I think I was pretty clear that Silver Lining is a very simple and limited approach to the problem of configuration management. It actually “handles” things like dependencies and starting services in the right order, because Ubuntu and Debian maintainers have been doing that work for ages now, and Silver Lining uses that work. If you are willing to use and trust a quality distribution like Ubuntu, then configuration management becomes a much more approachable project. If you want to be distribution- or OS-agnostic, or you disagree with the way the packagers arranged those packages, then you have to do a lot more work. Puppet does that work. I don’t consider the tradeoff worth it, but I can understand why some people would feel differently. That’s a [different argument](https://ianbicking.org/2010/02/10/why-toppcloud-not-agnostic/) for a different time.
Puppet also uses a pull model. It would be entirely possible to use a push model to the same effect.
There is one additional advantage for the push model, at least for me: security. With pull somehow it’s the production server that must connect to the developers’ citadel. I might be a bit paranoid, but this always means that you must let a way to for the deployment server to connect to the citadel, even if for just a little anonymous ftp account or an open port in the firewall. This means that if the production server is compromised it has a channel that could be abused to try and compromise the citadel.
I don’t feel at ease with this scheme. I’d rather have my completely firewalled developers’ citadel that connects to the production server. (BTW this holds for the backup as well. I never have the deployment server connect to the backup server, but the other way round.)
I think flexibility is the key point here.
Specially at the moment of wanting to build a server from scratch. Sometimes, you do not need an extremely efficient (yet overcomplicated) piece of software that can handle 1,000 servers at the same time when all you really want/need is get one up and running.
I like simplicity.
I like getting things done.
And Puppet does not seem neither simple or easy to get started with.
For a few months I have been developing something along the lines of Silver Lining, but more oriented to internal infrastructure System Administration (nothing to do with the Cloud) called Pacha (http://code.google.com/p/pacha)
Wish I could have stayed for the Silver Lining sprint after PyCon…
Sorry about being slightly off topic, but how do you view Silver lining’s overlap with fabric?
http://cloudsilverlining.org/design.html#fabric
It’s in the docs http://cloudsilverlining.org/design.html#fabric
IMO Fabric’s problem is that it expect you to run a lot of stuff on the server which makes it a messier approach.
Interesting Usenix paper from 1998. They swear by the pull mechanism too:
http://www.infrastructures.org/papers/bootstrap/bootstrap.html
Totally agree. This is the main reason I was first turned on to toppcloud/silverlining having push combined with “a setup that does one thing and does it well” is an excellent combination. Will it scale? we’ll see that when we need it. For now we are more than happy for running each app entirely on one box.
A pull-based system is useful for test machines that constantly reboot to ensure a clean test environment. Wouldn’t it be easier to have the machine come up, pull its configuration, start testing than to have it come up, and wait for another server to configure it and start the tests?
Your example makes more sense to me than most use cases I’ve heard.
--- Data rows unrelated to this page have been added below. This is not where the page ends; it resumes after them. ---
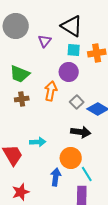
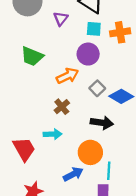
orange arrow: (51, 91) -> (67, 76), turned 54
brown cross: (22, 99) -> (62, 107), moved, turned -32
cyan line: (87, 174) -> (109, 171), turned 35
blue arrow: (56, 177) -> (73, 174), turned 54

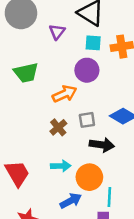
green trapezoid: (32, 56) -> (26, 73), turned -35
gray square: (97, 88) -> (87, 120), moved, turned 35
cyan arrow: (53, 134) -> (61, 166), moved

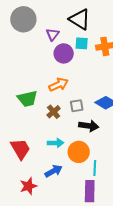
purple circle: (87, 70) -> (64, 53), moved
green trapezoid: (26, 73) -> (27, 99), moved
blue arrow: (71, 201) -> (54, 171), moved

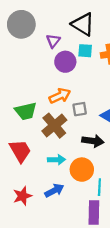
gray square: (77, 106) -> (80, 109), moved
brown cross: (54, 112) -> (54, 126), size x1.6
red trapezoid: (20, 149) -> (20, 151), moved
red star: (28, 186) -> (22, 196), moved

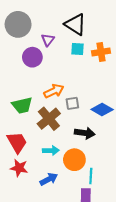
purple circle: (65, 62) -> (32, 57), moved
red star: (22, 196) -> (19, 168), moved, turned 30

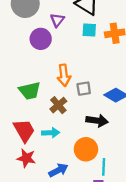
orange arrow: (54, 91) -> (64, 75), turned 108
brown cross: (49, 119) -> (58, 105), size x0.7
cyan arrow: (51, 150) -> (51, 133), moved

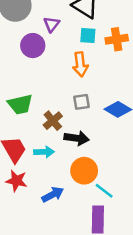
orange arrow: (64, 75) -> (80, 64), moved
black arrow: (97, 121) -> (77, 138), moved
cyan line: (104, 167) -> (104, 191), turned -56

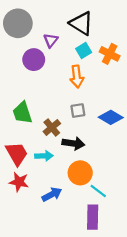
cyan square: (88, 36) -> (84, 51), turned -35
orange cross: (117, 39) -> (110, 54), turned 36
green trapezoid: (20, 104) -> (22, 113), turned 85

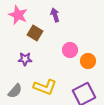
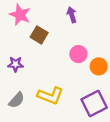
purple arrow: (55, 15) -> (72, 15), moved
purple star: (25, 59) -> (15, 64), moved

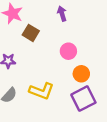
orange circle: (99, 66) -> (81, 74), moved

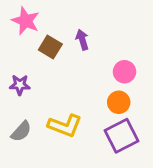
purple arrow: (62, 14) -> (82, 40), moved
pink circle: (68, 51) -> (124, 72), moved

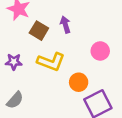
orange circle: (119, 102) -> (79, 82), moved
yellow L-shape: (65, 126) -> (51, 62), moved

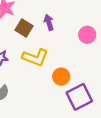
pink circle: (100, 51) -> (87, 35), moved

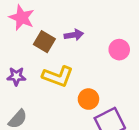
purple arrow: (49, 22) -> (74, 35), turned 98

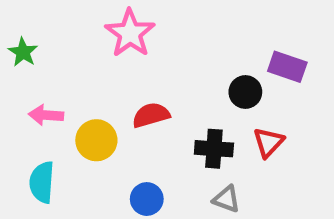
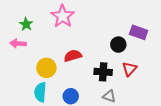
green star: (23, 52) -> (26, 24), moved
pink arrow: (46, 115) -> (18, 44), moved
cyan semicircle: (42, 182) -> (40, 92), moved

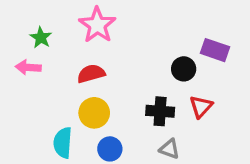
red semicircle: (73, 56) -> (91, 74), moved
yellow circle: (46, 68) -> (94, 113), moved

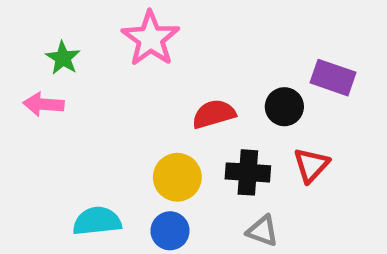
red semicircle: (91, 74) -> (214, 114), moved
yellow circle: (94, 113) -> (177, 177), moved
cyan semicircle: (63, 143) -> (97, 221), turned 80

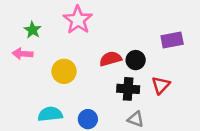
purple rectangle: (333, 78) -> (172, 40), turned -30
black circle: (284, 107) -> (136, 60), moved
yellow circle: (177, 177) -> (64, 71), moved

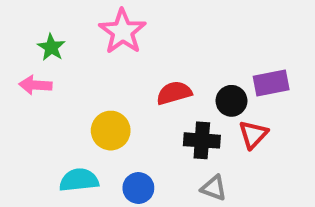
purple rectangle: (172, 40) -> (271, 83), moved
black circle: (136, 60) -> (231, 101), moved
yellow circle: (64, 71) -> (111, 131), moved

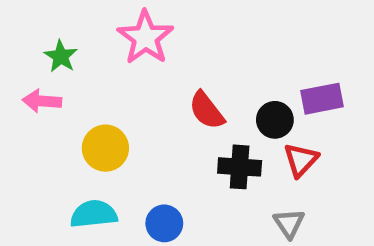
red semicircle: (174, 93) -> (207, 110), turned -112
yellow circle: (111, 131) -> (105, 148), moved
gray triangle: (214, 188) -> (289, 223), moved, turned 36

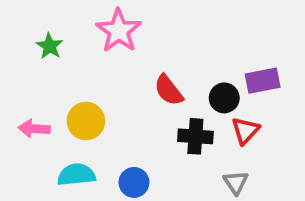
pink arrow: (42, 101) -> (34, 129), moved

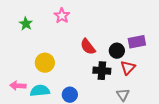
pink star: (119, 31) -> (62, 16), size x0.7
pink arrow: (34, 129) -> (18, 86), moved

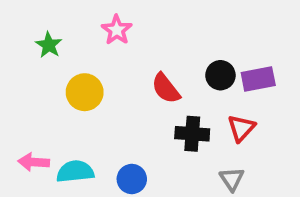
black circle: (117, 51) -> (220, 75), moved
yellow circle: (45, 63) -> (85, 92), moved

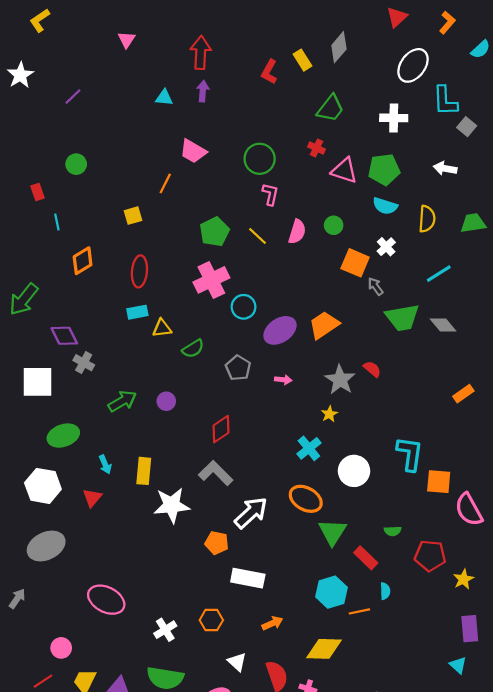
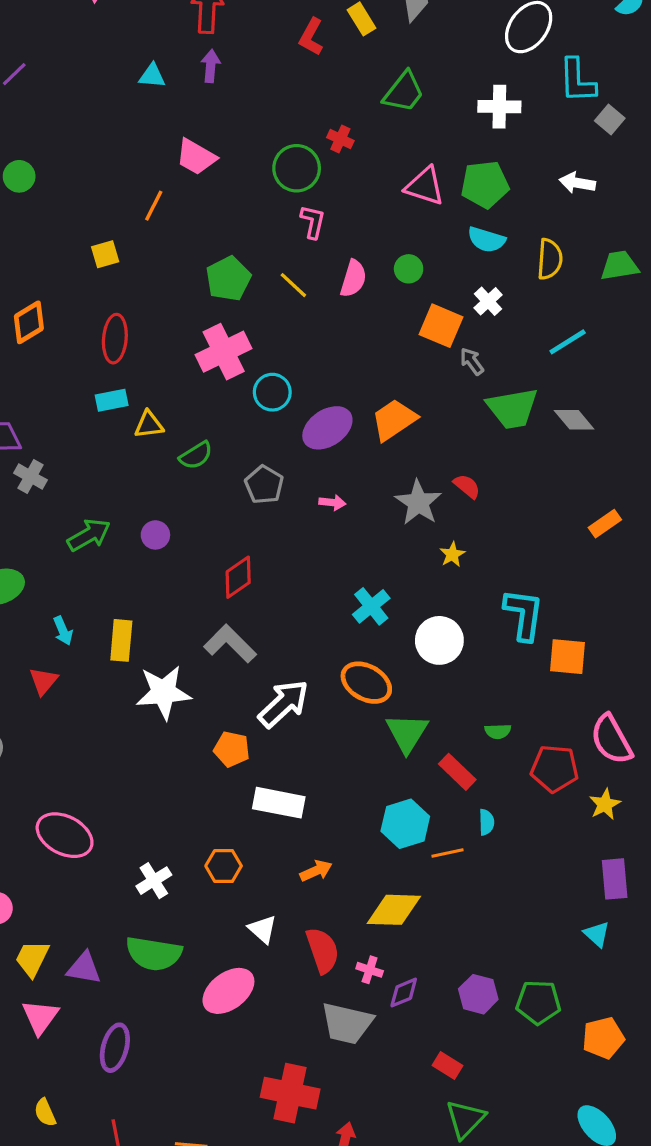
red cross: (316, 148) -> (340, 139), moved
yellow star: (329, 414) -> (452, 554), moved
pink semicircle: (469, 510) -> (611, 739), moved

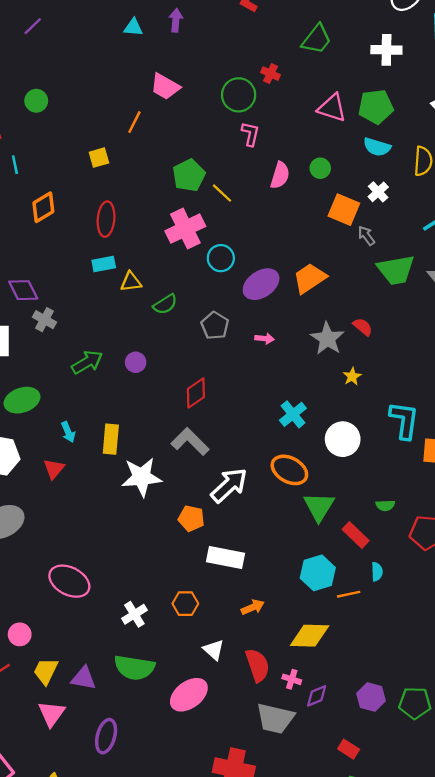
yellow line: (293, 285) -> (222, 193), moved

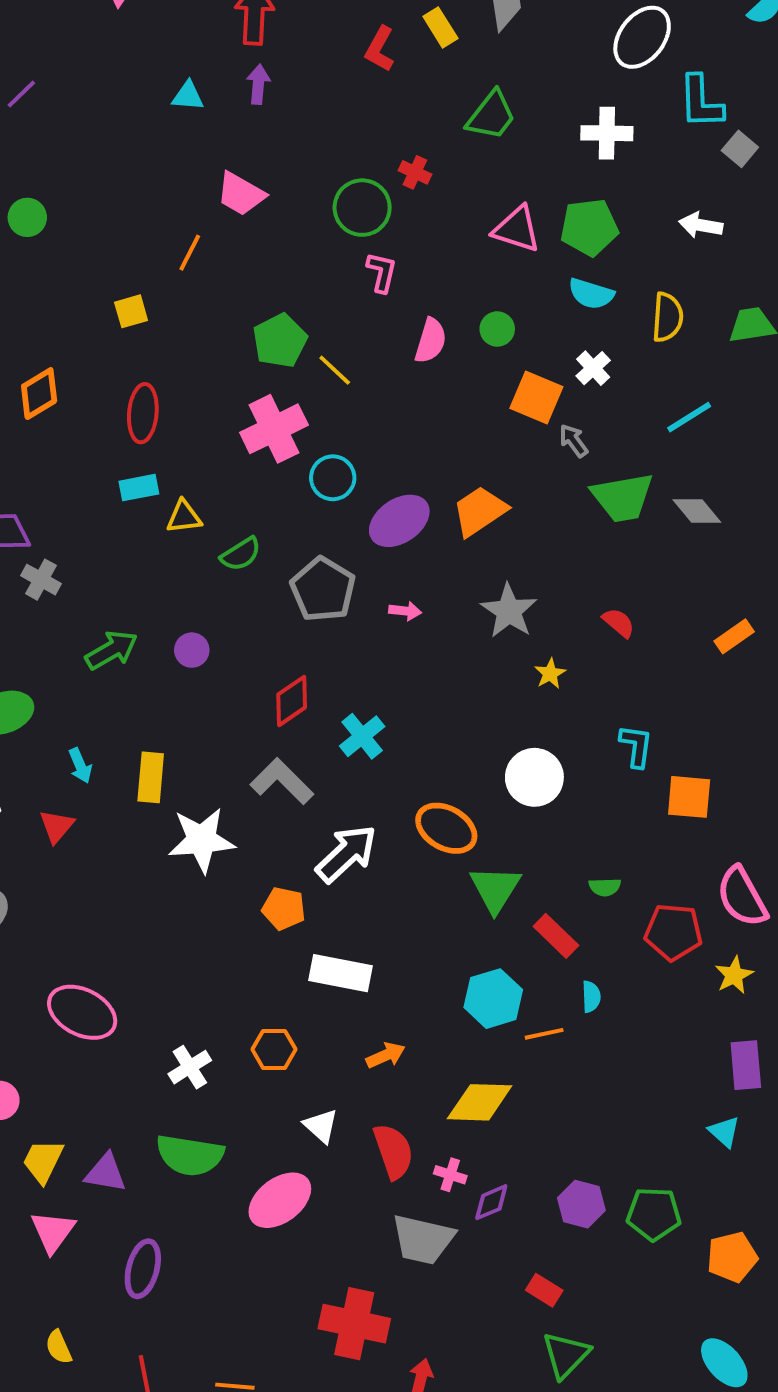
gray pentagon: (215, 326) -> (323, 589), size x1.4
red semicircle: (363, 327) -> (619, 623), moved
cyan cross: (293, 414) -> (362, 736), moved
cyan L-shape: (404, 420) -> (636, 746), size x0.7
The way Paul Smith mentions that EC2 instances can be started with a script to be run on boot seems kind of like a hybrid. It’s not exactly push, as the commands are executed offline on restart. But it’s not pull, in that everything is initiated when the server is requisitioned, and initiated by the requisitioner. I guess it’s async push…?
There are certainly unscalable aspects of push and pull, but in fact they have different optimizations. Push is easier on the server, since it can more easily manage its resource caching, but it is highly unpredictable as you don’t know whether the clients are available or not. Moreover, a server is usually equipped to deal with the load where as a client isn’t. With push you are letting one system drive the availability of many, which makes adaptation and fault tolerance very difficult. Pull can automatically perform distributed load balancing and each machine can download stuff at its convenience. This especially applies to hosts that are down at the moment of push.
Another problem with push is that the clients have no say in what they get from the “pusher”. This is a potential security disaster waiting to happen. Clients are in a better position to decide when and what to download than a central pusher is to decide when and what they need from its single viewpoint. So adaptive behaviour makes a strong case for pull based (subscription based) services.
As for the rest, Cfengine introduced pull and is of course far superior to Puppet both in capabilities and implementation ;-)